”Radio Nagra”by Ivan Kupala
青空を見上げながらヘッドホンを耳に当て、なにやら聞いている長髪の男の写真が表ジャケ。裏返しますと同じような長髪の男3名がステージ衣装なのでしょうか、白いルーズな上着姿で湖に膝まで浸かり、物思いに耽っている後姿が。
ロシアの民俗派エレクトリック・ポップバンド、というくくりで良いのか分かりませんが、イヴァン・クパーラなる音楽集団の2ndアルバム、”ラジオ・ナグラ”です。
ロシア文化関連のサイトでは、”ロシアの民俗音楽をハウス・ミュージックにアレンジして演奏するバンド”との紹介があります。
彼らのステージ写真など見てみますと、ロシアの民族衣装に身を固めた女性4名ほどがステージ前面に出てきて歌い踊り、その後ろでいかにも”田舎のダサいロックバンド”といった風体の髭面とサングラスの男たちがキーボードや民族楽器を操っています。どうやらこの男3名がイヴァン・クパーラの正式メンバーで、彼らがゲストに迎えた民謡歌手をメインに押し立て、ステージを進めて行く構成になっているようです。
実際の音を聴いてみても、”ハウス・アレンジされたロシア民謡”という表現がまったくふさわしい展開がなされています。取り上げられているロシア民謡はかなり土俗的なもので、我々日本人が歌声喫茶的知識として知っているポピュラーな”ロシア民謡”とは相当に違う代物です。フィーチュアされる歌声にはかなり年配の女性の歌声も含まれており、間に差し挟まれる民族楽器の響きもディープであり、相当に本格的なロシアの民俗音楽が演じられていると考えていいのではないでしょうか。
その割にバックに流れる打ち込みのリズムは能天気と言いたいくらいの屈託のない軽快なもので、この辺の落差は凄い。まあ、そのような工夫がなされているので、本来ならばロシア人ではない我々には馴染みにくい本物のロシアの民俗音楽を気軽に聞けるという利点があるのでしょう。その辺が狙いのバンドでもあるのかと想像します。
それにしても、おばあさんの昔語りを分解してリズムに乗せ、ラップ状態にしてしまったり、結構な悪乗り振りで、こういう事をやっていいのかどうか知らんが、まあ、楽しくロシア民俗探訪が出来るのは確かですな。
そもそもこのバンド名、”イヴァン・クパーラ”というのはロシア、ベラルーシ、ウクライナあたりのスラブ民族たちの夏の祭りを指す名称だそうで。それは、花輪を編み、焚き火の上をジャンプし、水浴びをする、といった火と水の祭り。聖ヨハネの祭りということになってはいるんだけれど、その起源は多神教の時代にまで遡るようです。

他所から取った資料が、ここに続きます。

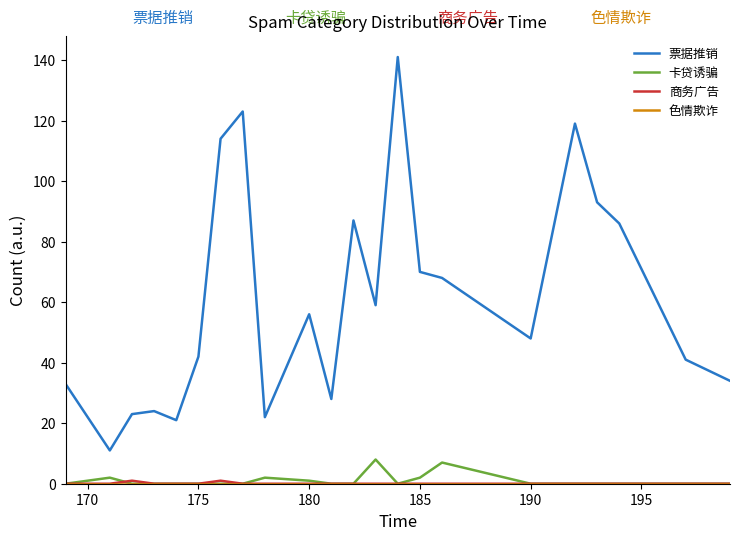

What is the greatest value displayed?

141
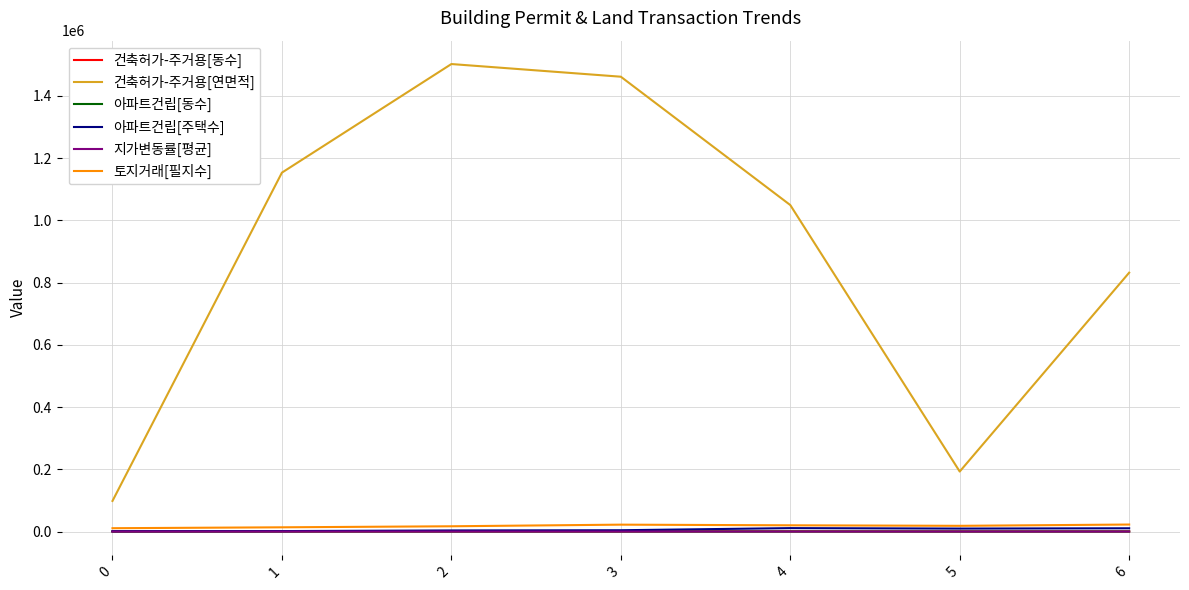

True or false: 건축허가-주거용[연면적] has a value of 226136.4 at 6.

False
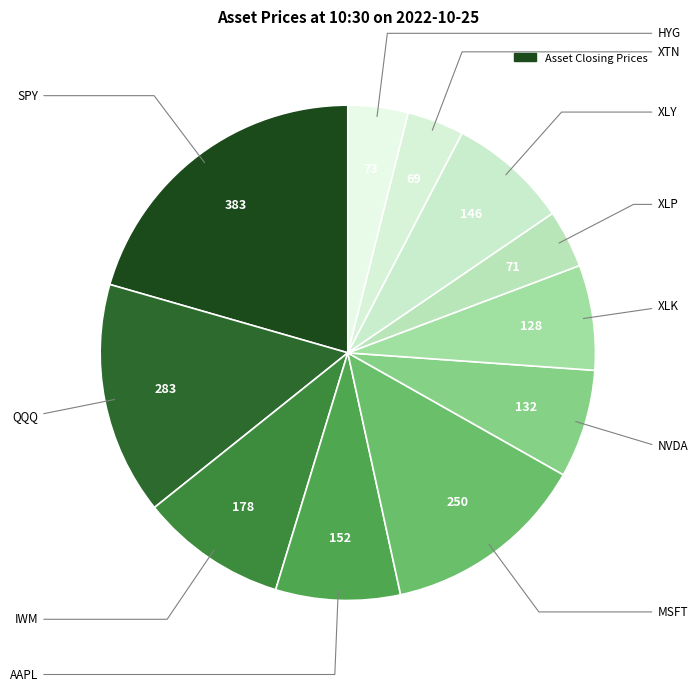

How many segments does this pie chart have?

11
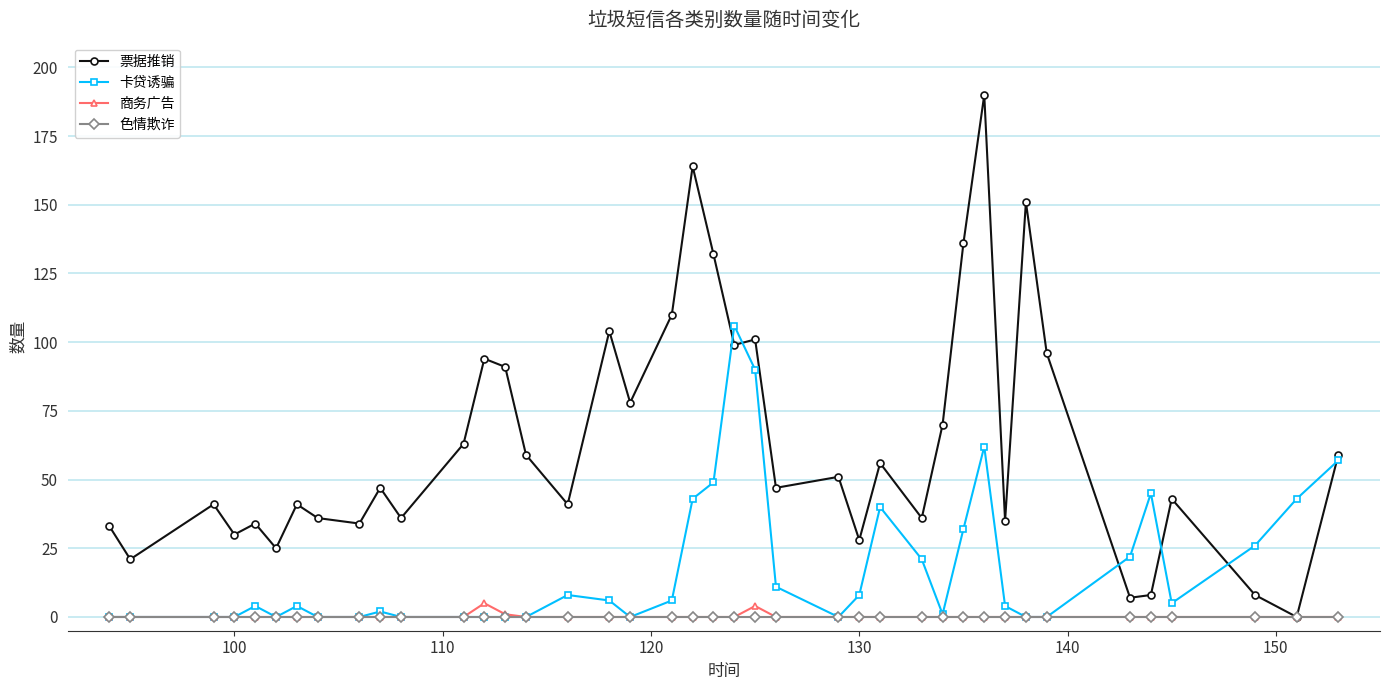

Which series has the largest total across all categories?

票据推销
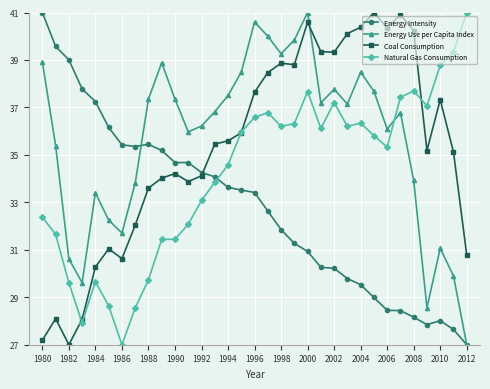

What is the value of the Energy Use per Capita Index point at the 2nd from the left?

35.4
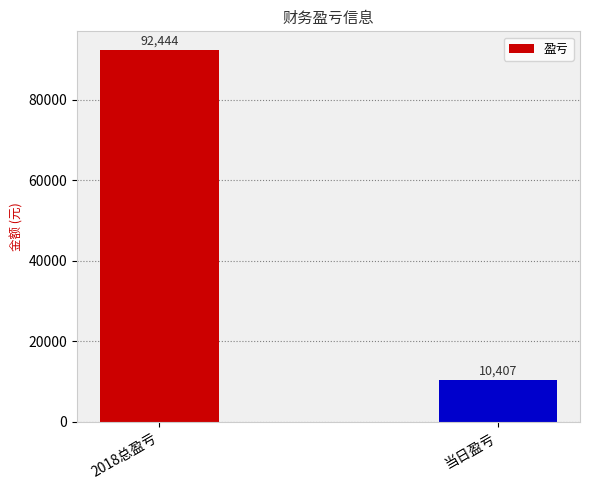

What is the difference between the maximum and minimum values?

82037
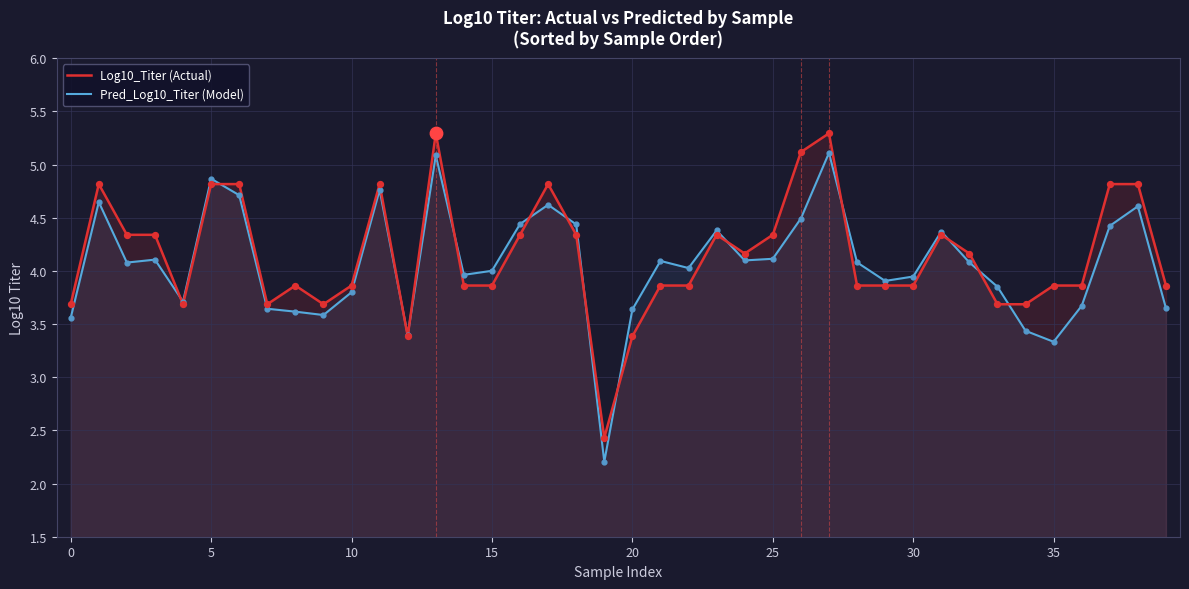

At how many categories does at least one series exceed 2?

40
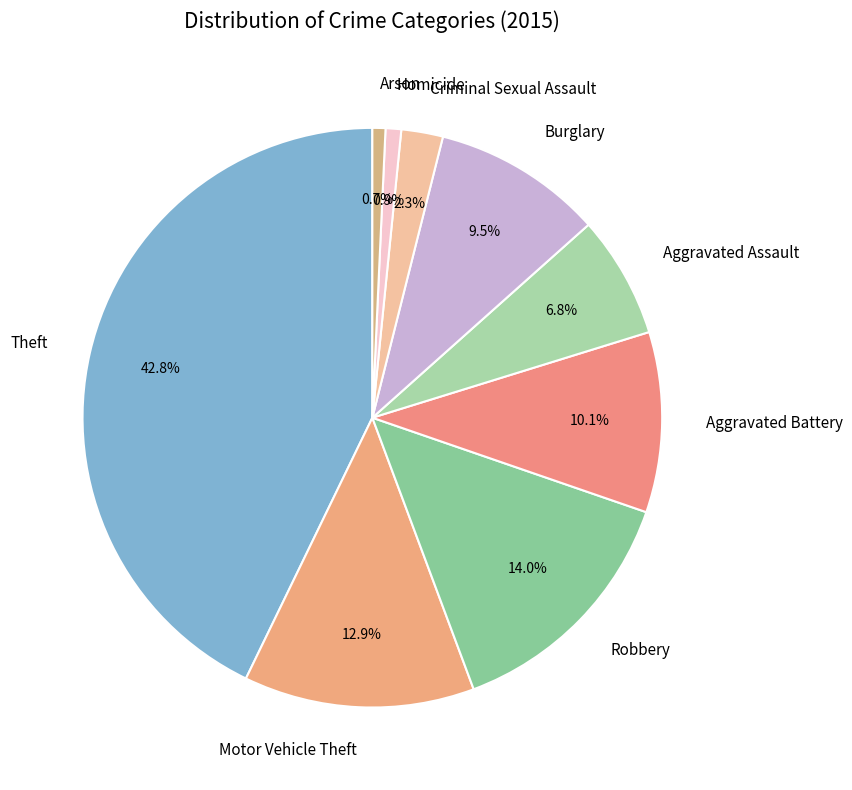

To the nearest percent, what is the difference between the Arson and Burglary slice percentages?

9%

そんな由来がなるほどと頷ける文化人類学的深さある世界を、電子楽器の打ち込みリズムの上で愉快にダンスさせてみせるこのバンド、かなり好ましく思うものであります。日本盤とか出たらいいのになあ。
PS.
ネットで検索すると、ロシアの少年アイドル歌手のヒット曲である”イヴァン・クパーラ”関連の情報やらYouTubeやらが出て来ますが、それはこのバンドとは関係ありませんので、ご注意。